Urgensinya terletak pada potensi besar ekonomi umat yang hingga kini belum tergarap maksimal. Badan Amil Zakat Nasional (Baznas) sendiri, dalam Indonesia Zakat Outlook 2025 yang diterbitkan oleh Pusat Kajian Strategis Baznas, memproyeksikan pengumpulan dana Zakat, Infak, Sedekah (ZIS) dan Dana Sosial Keagamaan Lainnya (DSKL) selama satu tahun dari Baznas pusat hingga tingkat provinsi dan kabupaten/kota dapat mencapai Rp50 triliun. Angka ini bahkan belum termasuk potensi dana wakaf uang yang fantastis. Sebagaimana disampaikan oleh Prof. Dr. Phil. H. Kamaruddin Amin, MA, Ketua Badan Pelaksana Badan Wakaf Indonesia, dalam presentasinya pada 8 Juli 2025, potensi dana wakaf uang per tahun mencapai Rp180,06 triliun. Angka-angka ini menggambarkan betapa masifnya sumber daya yang bisa dimanfaatkan. Oleh karena itu, kebutuhan untuk memastikan dana umat dikelola secara amanah dan profesional demi kemaslahatan bersama menjadi mutlak.

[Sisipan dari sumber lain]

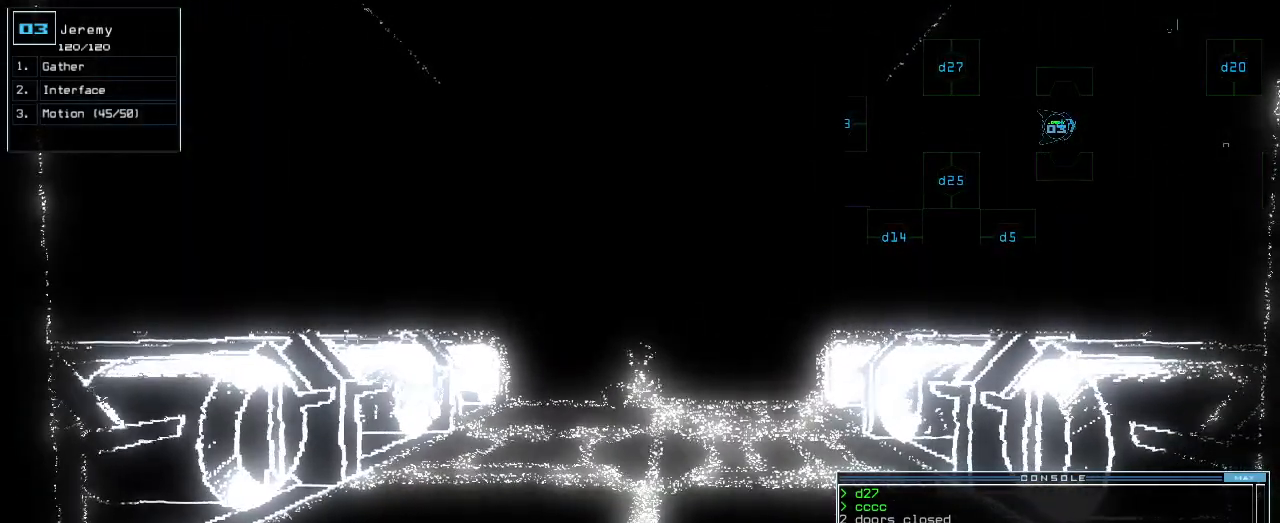
{"keys": [], "events": []}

Indikator keberhasilan program ini multifaset, mencakup peningkatan tingkat kepedulian masyarakat terhadap kelompok rentan, perluasan akses umat terhadap sumber daya ekonomi, peningkatan kapasitas lembaga filantropi keagamaan, serta secara keseluruhan, peningkatan tingkat kesejahteraan umat. Untuk mencapai tujuan-tujuan ini, diperlukan pengelolaan dana yang transparan dan akuntabel, penyediaan program pelatihan dan pendampingan usaha yang efektif, serta sinergi yang kuat dengan berbagai pihak terkait.
Di balik potensi besar dan urgensi pengembangan ekonomi umat, hasil pengawasan Inspektorat III pada Triwulan II 2025 juga menemukan sejumlah faktor penghambat optimalisasi potensi wakaf. Misalnya, sertifikat nazir belum terdokumentasi dengan rapi, identifikasi aset wakaf belum sistematis, informasi mengenai peruntukan tanah wakaf masih minim, dan masih ada harta benda wakaf lama yang belum memiliki dokumen pendukung. Ini bisa berdampak pada kerentanan hukum dan berpotensi menghilangkan aset-aset penting umat.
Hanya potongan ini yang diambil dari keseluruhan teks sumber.